Como toda a norma sensata, esta nasce de uma experiência que reconhece exceções: casos precoces e casos tardios. Mas, naquilo que a afirmação contém de sensatez, de um conhecimento adequado do mundo, fornece-nos um ponto de vista, através do qual podemos ver e julgar a inexperiência e o absurdo, senão mesmo a violência, dos diferentes circuitos que se vão instalando em torno, ou mesmo em substituição, desse lento processo de formação. Por isso, uma escola de Artes tem de ser também um lugar de resistência a este tempo que é o nosso.
Dizemos "resistência" se aceitarmos que uma escola de Artes é ainda um dos lugares em que essa formação ocupa o centro da sua atividade, em que essa formação é, fundamentalmente, alimentada, experimentada e orientada. Essa tarefa não se confunde com um outro lugar em que se abreviaria a formação, substituindo-a inevitavelmente pela produção estandardizada de produtos reconhecíveis, e se asseguraria a distribuição desse produto (abreviado) pelo mercado das novidades "artísticas". Tudo isto é trágico, porque vai sacrificando muito e muitos, e, ao mesmo tempo, cómico porque pertence ao domínio da peripécia irrisória, porque se revela um nonsense delirante.

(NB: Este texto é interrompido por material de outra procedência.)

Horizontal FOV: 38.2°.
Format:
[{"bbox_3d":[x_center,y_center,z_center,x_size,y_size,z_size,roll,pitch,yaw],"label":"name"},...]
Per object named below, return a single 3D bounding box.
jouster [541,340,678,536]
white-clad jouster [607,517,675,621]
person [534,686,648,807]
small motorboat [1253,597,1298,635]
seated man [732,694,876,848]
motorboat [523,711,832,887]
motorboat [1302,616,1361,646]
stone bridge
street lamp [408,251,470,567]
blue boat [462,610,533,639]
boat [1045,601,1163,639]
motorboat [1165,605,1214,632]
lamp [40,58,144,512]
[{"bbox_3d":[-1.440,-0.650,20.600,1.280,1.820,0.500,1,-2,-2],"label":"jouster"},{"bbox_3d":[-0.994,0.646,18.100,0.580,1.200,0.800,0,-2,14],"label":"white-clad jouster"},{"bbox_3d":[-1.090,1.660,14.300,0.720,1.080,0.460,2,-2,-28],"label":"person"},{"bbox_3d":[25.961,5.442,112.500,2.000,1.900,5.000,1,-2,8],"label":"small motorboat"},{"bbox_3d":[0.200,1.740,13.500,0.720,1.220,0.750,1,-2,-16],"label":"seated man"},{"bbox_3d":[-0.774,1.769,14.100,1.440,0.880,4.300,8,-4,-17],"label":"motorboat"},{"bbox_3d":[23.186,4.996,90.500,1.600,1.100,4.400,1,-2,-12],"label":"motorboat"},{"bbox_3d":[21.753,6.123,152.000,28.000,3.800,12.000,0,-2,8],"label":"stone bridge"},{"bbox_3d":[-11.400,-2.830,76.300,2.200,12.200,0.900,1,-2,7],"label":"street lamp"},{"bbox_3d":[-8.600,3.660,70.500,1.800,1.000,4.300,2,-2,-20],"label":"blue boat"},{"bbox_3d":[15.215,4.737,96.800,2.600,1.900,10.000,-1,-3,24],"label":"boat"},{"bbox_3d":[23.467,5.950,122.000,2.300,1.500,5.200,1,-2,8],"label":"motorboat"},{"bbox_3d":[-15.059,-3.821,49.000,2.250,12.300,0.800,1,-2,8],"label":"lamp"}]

Portanto, não nos afastemos do nosso centro: a formação. Relativamente a esse centro a "exposição de obras" ocupa um lugar limiar, e eventualmente equívoco. A "obra" é, neste caso, uma paragem provisória do processo da sua própria formação, e a "exposição" um olhar quase voyeurista sobre a mais modesta e necessária, apresentação e discussão de trabalho. Por isso, uma exposição que nasce num contexto de formação é um espaço ambíguo, sobretudo de transição.
O que é a formação em gravura e serigrafia? Como se deduz do que escrevemos anteriormente, não se trata apenas de formar um bom técnico, (adquirir um conhecimento técnico transmissível), mas também, e principalmente, deixar que aconteça um bom artista. Isto significa, antes de mais, a lenta descoberta e experimentação do livre uso da gravura e da serigrafia.

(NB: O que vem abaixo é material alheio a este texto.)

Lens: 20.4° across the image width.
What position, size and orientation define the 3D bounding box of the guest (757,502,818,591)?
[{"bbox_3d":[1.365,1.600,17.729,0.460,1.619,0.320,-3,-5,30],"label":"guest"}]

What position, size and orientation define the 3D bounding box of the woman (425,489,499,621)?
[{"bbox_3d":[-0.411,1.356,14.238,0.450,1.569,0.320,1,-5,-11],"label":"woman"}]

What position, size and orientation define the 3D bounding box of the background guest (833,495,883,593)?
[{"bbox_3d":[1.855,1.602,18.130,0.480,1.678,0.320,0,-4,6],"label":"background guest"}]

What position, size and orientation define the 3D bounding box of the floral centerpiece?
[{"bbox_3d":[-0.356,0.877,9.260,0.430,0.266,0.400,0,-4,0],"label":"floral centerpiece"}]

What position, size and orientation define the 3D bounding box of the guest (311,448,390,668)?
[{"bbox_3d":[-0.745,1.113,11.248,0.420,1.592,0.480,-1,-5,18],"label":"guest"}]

Em que consiste esse livre uso? Fundamentalmente, ele é a descoberta do que pode e não pode o meio e o autor, a conversão em poder da imagem do poder e mesmo do não poder do artista. Não se trata assim de aplicar uma qualquer "normatividade", um dever ser à imagem mas de experimentar a gravura e a serigrafia (a arte fala de si) e o mundo (a arte não fala apenas de si), e de se experimentar. Deste último ponto de vista – o livre uso (artístico, ignoremos a redundância) -, as cadeias operatórias do fazer da gravura e da serigrafia entram, aqui e por vezes, numa forma de "desorganização" e entram em combinações improváveis. Por exemplo, de meio de reprodução por excelência ela passa a meio de obtenção de "gravuras" únicas. Este exemplo é pertinente porque toca a própria definição estabelecida de "gravura", ou seja, a obtenção de um número de provas quase idênticas a partir de uma mesma matriz.
Resta convidar os visitantes desta exposição ao lugar do espectador. Um lugar de disponibilidade para o encontro, para sofrer a ação ressonante destes objetos, e acompanhar o seu livre movimento de sentir, pensar e agir.